Los palcos o el encontronazo

Pero llegado marzo, uno deja que la nostalgia haga su trabajo. Quizá sea cosa de la acordanza

Nos decía por aquí Carlos Colón que todos los años, por estos días, suele recordar que por la vira de oro de la luz de las tardes de marzo viene Jesús Nazareno. Año tras año, bajo el ánimo ya alegre o alicaído, uno se acuerda también de la cita de vísperas de Joaquín Romero Murube. Es como la XV estación del Vía Crucis, que sólo se estila por estos pagos, como tramo añadido al templete de la Cruz del Campo que pintara otro Joaquín, Domínguez Bécquer.

En el tránsito hacia la luna de Parasceve (el 15 de Nisán de los judíos), algo tiene de hilo de oro la declinante luz que fenece por el oeste, donde el Alxaraf de los árabes, y por donde se aviene, llegando de entre los cuatro hachones del ocaso, la figura del Nazareno con la cruz al hombro. Me gusta verlo llegar como el recorte de un misterioso trasgo imaginado que, al acercarse, nos hace mirar al paño de la Verónica, donde vemos nuestro propio rostro también. Esto tan críptico me lo dijo una vez un amigo bien cocido bajo el cáliz de tres botellas de Beronia, mientras veíamos pasar el segundo paso de El Valle. Nunca lo he olvidado.

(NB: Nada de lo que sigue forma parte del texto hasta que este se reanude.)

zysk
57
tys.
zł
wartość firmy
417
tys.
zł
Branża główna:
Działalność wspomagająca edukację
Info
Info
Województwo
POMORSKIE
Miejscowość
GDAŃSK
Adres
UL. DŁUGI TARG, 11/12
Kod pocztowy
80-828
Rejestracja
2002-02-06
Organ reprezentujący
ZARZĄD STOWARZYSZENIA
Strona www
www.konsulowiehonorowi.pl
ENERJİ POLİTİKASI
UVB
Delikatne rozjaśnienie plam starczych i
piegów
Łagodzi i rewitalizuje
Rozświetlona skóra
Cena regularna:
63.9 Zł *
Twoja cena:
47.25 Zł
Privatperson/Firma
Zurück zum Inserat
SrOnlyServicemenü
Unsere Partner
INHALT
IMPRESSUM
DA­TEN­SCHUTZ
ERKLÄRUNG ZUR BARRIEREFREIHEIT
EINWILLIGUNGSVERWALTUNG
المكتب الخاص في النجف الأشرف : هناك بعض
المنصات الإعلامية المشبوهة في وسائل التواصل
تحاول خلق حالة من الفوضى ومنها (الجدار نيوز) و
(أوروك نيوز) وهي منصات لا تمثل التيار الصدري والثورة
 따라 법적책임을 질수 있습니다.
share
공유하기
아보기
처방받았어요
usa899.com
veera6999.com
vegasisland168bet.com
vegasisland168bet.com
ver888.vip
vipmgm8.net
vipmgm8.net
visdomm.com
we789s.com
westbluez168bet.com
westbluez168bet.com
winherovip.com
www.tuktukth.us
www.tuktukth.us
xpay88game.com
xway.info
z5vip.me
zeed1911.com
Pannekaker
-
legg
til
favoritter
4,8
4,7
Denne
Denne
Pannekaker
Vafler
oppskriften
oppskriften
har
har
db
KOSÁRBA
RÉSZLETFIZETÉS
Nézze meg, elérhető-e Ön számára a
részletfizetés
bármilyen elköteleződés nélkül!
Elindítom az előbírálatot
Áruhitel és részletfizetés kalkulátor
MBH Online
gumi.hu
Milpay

No importa si en este 2024 nos puede la apostasía, el extravío o el más olímpico pasotismo. Pero llegado marzo, uno deja que la nostalgia haga su trabajo. Quizá sea cosa de la acordanza, ese palabro ya fósil tanto para analógicos como para nativos digitales. La nostalgia remueve el tiempo que fuimos. Dulzor o ponzoña, según. Por eso uno se topa ahora con los andamios para la Semana Santa en la plaza de San Francisco y el impacto lo desarma. Es como un encontronazo; la certeza de que, salvo precipitación no deseada, se va acercando el momento en el que el tiempo nos sacará fuera del tiempo.

Alguien dirá –y con toda razón– que este luctuoso servidor le está amargando el café mañanero o la torrija de media tarde (de la miel a la hiel). No es la intención. Al sevillano medio le agrada ver la instalación de los palcos porque lo transporta al sahumerio y al esplendor del Domingo de Ramos (o incluso antes, con las ya célebres cofradías piratas y las de vísperas). Los ultras sentimentales del tiempo perdido dicen que la Semana Santa, como paisaje interior, justo se acaba a partir del miércoles de ceniza. Sea como sea, uno llega a los días de autos escuchando el lisérgico oratorio El Mesías de Cantores de Híspalis y el coro de barrocos aleluyas del otro Mesías de Händel (de guarnición resuenan tambores y cornetas a lo Andalusian Crush). La vira de oro de las tardes de marzo también nos lleva a encargar en Cordonería Alba, en calle Francos, el cíngulo de hilo del tiempo que nos lleva.